→ Exercise goal: Print, please, exactly the lines from the one with "thumb tip: (365, 276)" through the final line of the data below, with both ends included and the pictures left out.

Source records:
* * *
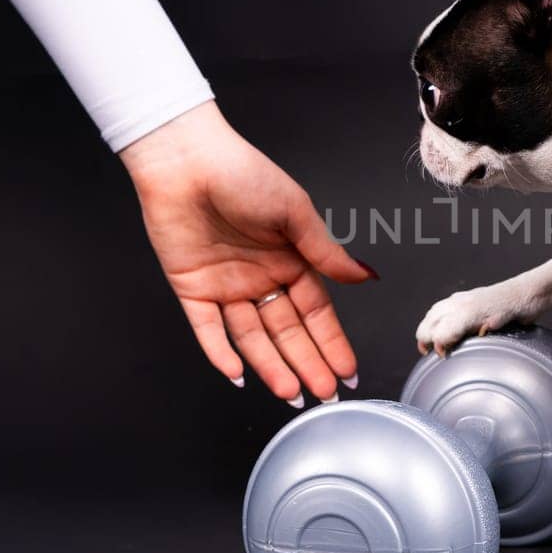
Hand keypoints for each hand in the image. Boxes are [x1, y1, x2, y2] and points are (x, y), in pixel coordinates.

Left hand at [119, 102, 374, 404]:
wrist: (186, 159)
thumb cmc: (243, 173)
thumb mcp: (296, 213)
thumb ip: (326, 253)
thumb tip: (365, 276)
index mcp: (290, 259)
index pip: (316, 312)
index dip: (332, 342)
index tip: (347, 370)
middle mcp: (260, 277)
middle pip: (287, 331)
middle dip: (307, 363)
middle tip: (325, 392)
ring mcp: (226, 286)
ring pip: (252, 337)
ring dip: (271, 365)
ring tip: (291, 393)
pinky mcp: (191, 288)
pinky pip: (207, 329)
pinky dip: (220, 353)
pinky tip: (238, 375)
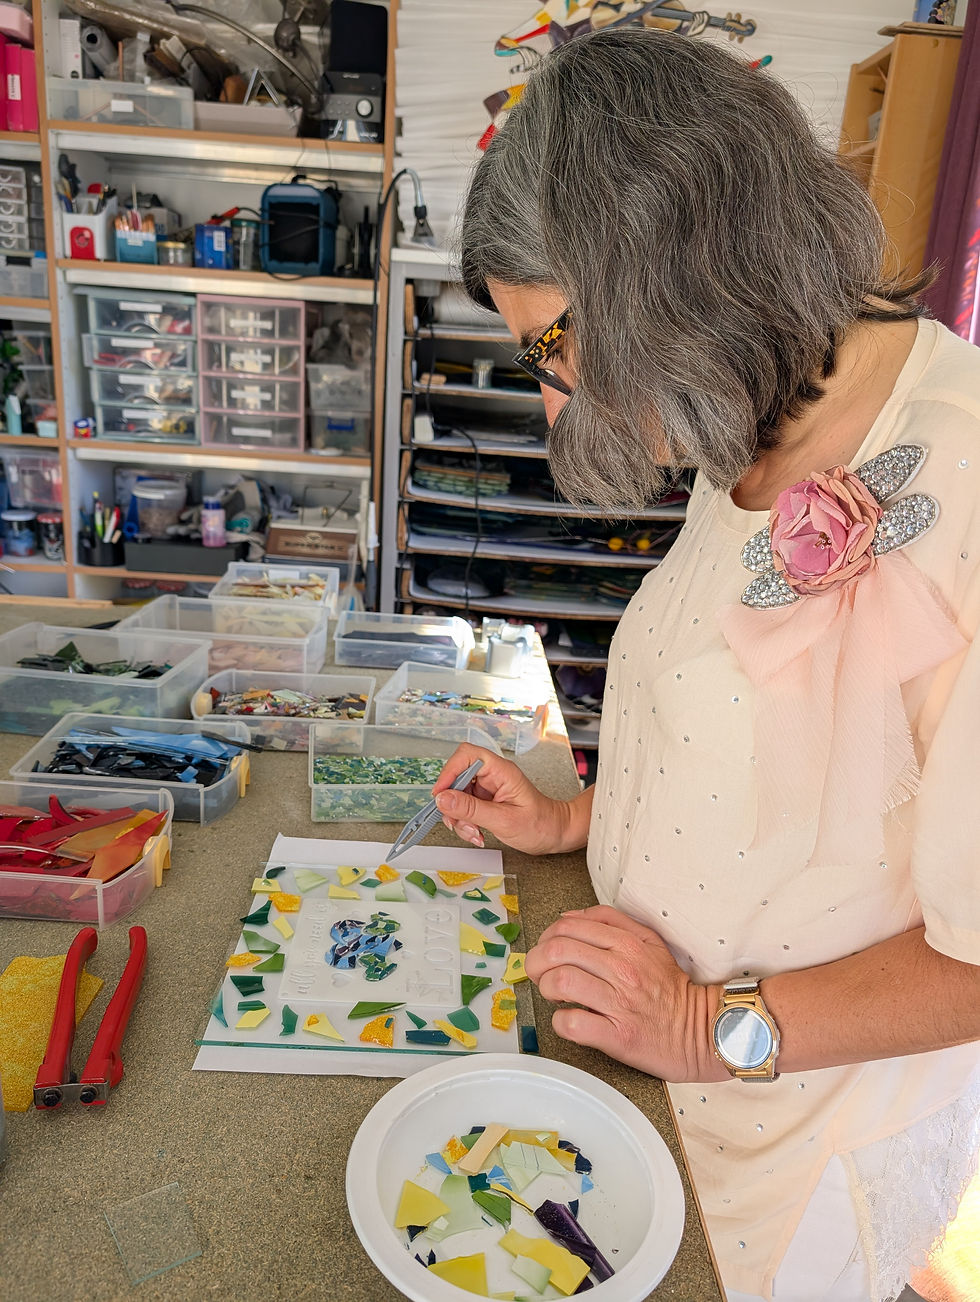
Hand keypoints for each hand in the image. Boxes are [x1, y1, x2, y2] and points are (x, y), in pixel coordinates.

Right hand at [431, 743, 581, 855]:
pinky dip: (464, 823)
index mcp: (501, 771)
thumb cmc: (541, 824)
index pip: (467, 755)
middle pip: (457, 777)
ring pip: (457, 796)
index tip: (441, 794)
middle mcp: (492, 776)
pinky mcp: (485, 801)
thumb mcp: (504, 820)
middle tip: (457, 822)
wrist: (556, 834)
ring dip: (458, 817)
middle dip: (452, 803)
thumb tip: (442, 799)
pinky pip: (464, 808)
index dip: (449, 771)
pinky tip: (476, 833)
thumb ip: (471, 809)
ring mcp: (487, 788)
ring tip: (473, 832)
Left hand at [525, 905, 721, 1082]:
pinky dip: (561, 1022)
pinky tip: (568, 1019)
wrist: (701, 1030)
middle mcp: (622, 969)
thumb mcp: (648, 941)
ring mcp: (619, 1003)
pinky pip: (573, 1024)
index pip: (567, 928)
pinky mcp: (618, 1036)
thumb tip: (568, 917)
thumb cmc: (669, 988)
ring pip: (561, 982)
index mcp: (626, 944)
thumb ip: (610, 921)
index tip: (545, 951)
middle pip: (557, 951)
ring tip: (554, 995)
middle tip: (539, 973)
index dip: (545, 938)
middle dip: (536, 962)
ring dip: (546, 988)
* * *
→ The answer:
thumb tip: (365, 276)
index mcp: (290, 259)
index pip: (316, 312)
index dip: (332, 342)
index tip: (347, 370)
middle mcp: (260, 277)
middle pip: (287, 331)
middle dip: (307, 363)
middle tip: (325, 392)
ring mcp: (226, 286)
ring pip: (252, 337)
ring dip: (271, 365)
ring tip: (291, 393)
pinky mcp: (191, 288)
pinky pip: (207, 329)
pinky dip: (220, 353)
pinky tip: (238, 375)
Hand keypoints for each hand in the image. Boxes are [x1, y1, x2, y2] and points are (x, y), in pixel coordinates.

Right hand at [431, 743, 581, 855]:
pinky dip: (464, 823)
index mcp: (501, 771)
thumb cmc: (541, 824)
index pip: (467, 755)
middle pip: (457, 777)
ring pip: (457, 796)
index tip: (441, 794)
middle mcp: (492, 776)
pinky mcp: (485, 801)
thumb mcp: (504, 820)
middle tip: (457, 822)
wrist: (556, 834)
ring dip: (458, 817)
middle dip: (452, 803)
thumb tip: (442, 799)
pinky pip: (464, 808)
index dip: (449, 771)
pinky tip: (476, 833)
thumb ip: (471, 809)
ring mcp: (487, 788)
ring tip: (473, 832)
Left hand at [525, 905, 721, 1082]:
pinky dip: (561, 1022)
pinky tip: (568, 1019)
wrist: (701, 1030)
middle mcp: (622, 969)
thumb mcp: (648, 941)
ring mcp: (619, 1003)
pinky pip: (573, 1024)
index pip: (567, 928)
pinky mcp: (618, 1036)
thumb tip: (568, 917)
thumb cmc: (669, 988)
ring pip: (561, 982)
index mcp: (626, 944)
thumb ip: (610, 921)
index tip: (545, 951)
middle pip: (557, 951)
ring tip: (554, 995)
middle tip: (539, 973)
index dip: (545, 938)
middle dip: (536, 962)
ring dip: (546, 988)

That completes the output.